• Problem requirements: Give back the data exactly, with no images.

• Dataset content:
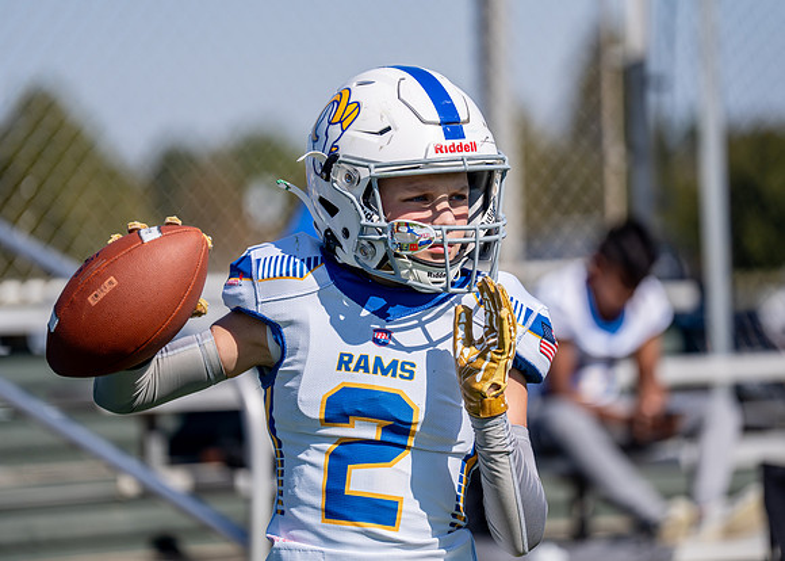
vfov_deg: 7.0
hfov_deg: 9.7
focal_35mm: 207
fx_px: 4611
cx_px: 413
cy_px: 260
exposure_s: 1/4000
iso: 100
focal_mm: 180
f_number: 2.8
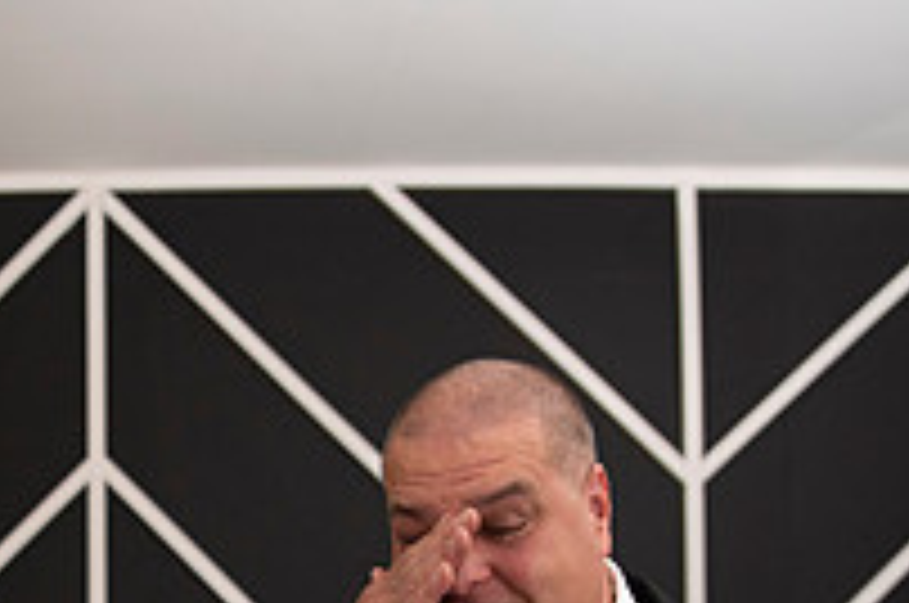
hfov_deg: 27.7
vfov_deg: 18.1
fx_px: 1739
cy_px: 828
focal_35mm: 69
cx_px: 22
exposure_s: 1/1600
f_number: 2.8
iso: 1600
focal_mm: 24
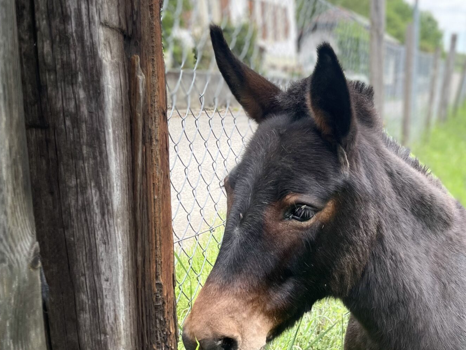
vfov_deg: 28.0
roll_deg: -2.3
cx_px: 421
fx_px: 673
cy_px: 314
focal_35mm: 50
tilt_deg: -19.6
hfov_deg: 35.8
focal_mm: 4.2
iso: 50
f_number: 1.6
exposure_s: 1/419
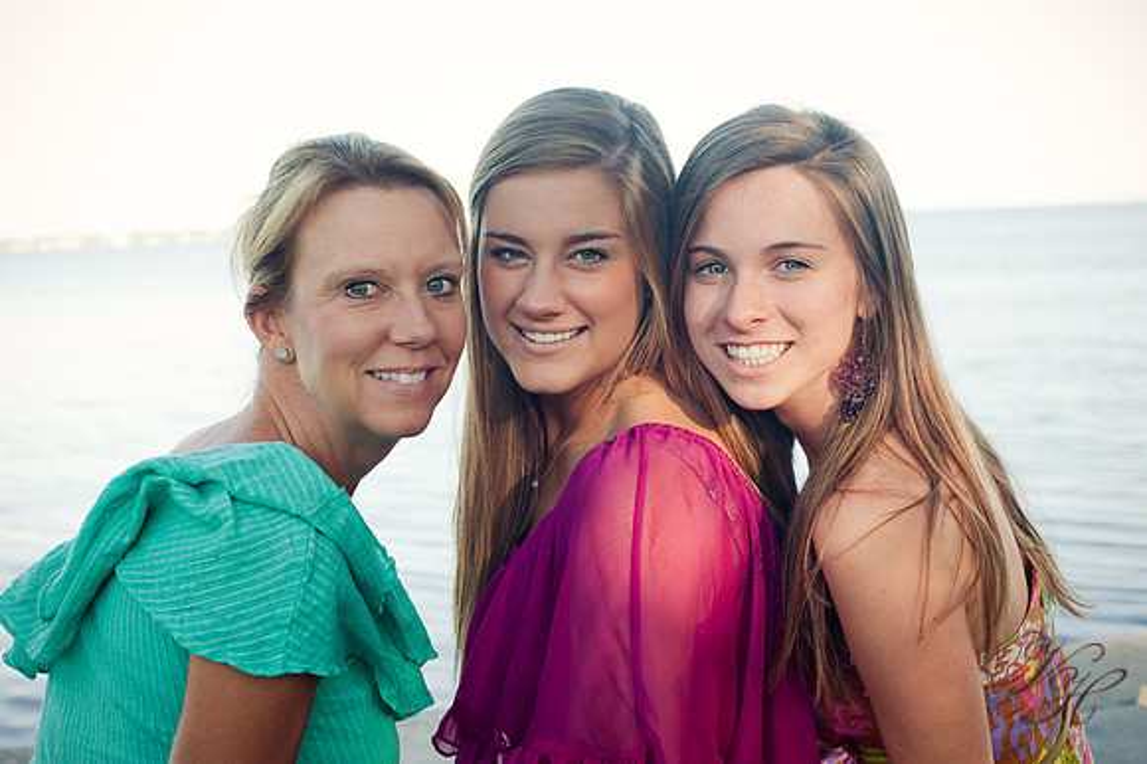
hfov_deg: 39.6
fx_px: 1592
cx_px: 574
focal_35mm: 50
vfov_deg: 27.0
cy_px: 382
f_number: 5.6
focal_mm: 50
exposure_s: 1/160
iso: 250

• Exercise answer:
vfov_deg: 7.0
hfov_deg: 9.7
focal_35mm: 207
fx_px: 4611
cx_px: 413
cy_px: 260
exposure_s: 1/4000
iso: 100
focal_mm: 180
f_number: 2.8
hfov_deg: 27.7
vfov_deg: 18.1
fx_px: 1739
cy_px: 828
focal_35mm: 69
cx_px: 22
exposure_s: 1/1600
f_number: 2.8
iso: 1600
focal_mm: 24
vfov_deg: 28.0
roll_deg: -2.3
cx_px: 421
fx_px: 673
cy_px: 314
focal_35mm: 50
tilt_deg: -19.6
hfov_deg: 35.8
focal_mm: 4.2
iso: 50
f_number: 1.6
exposure_s: 1/419
hfov_deg: 39.6
fx_px: 1592
cx_px: 574
focal_35mm: 50
vfov_deg: 27.0
cy_px: 382
f_number: 5.6
focal_mm: 50
exposure_s: 1/160
iso: 250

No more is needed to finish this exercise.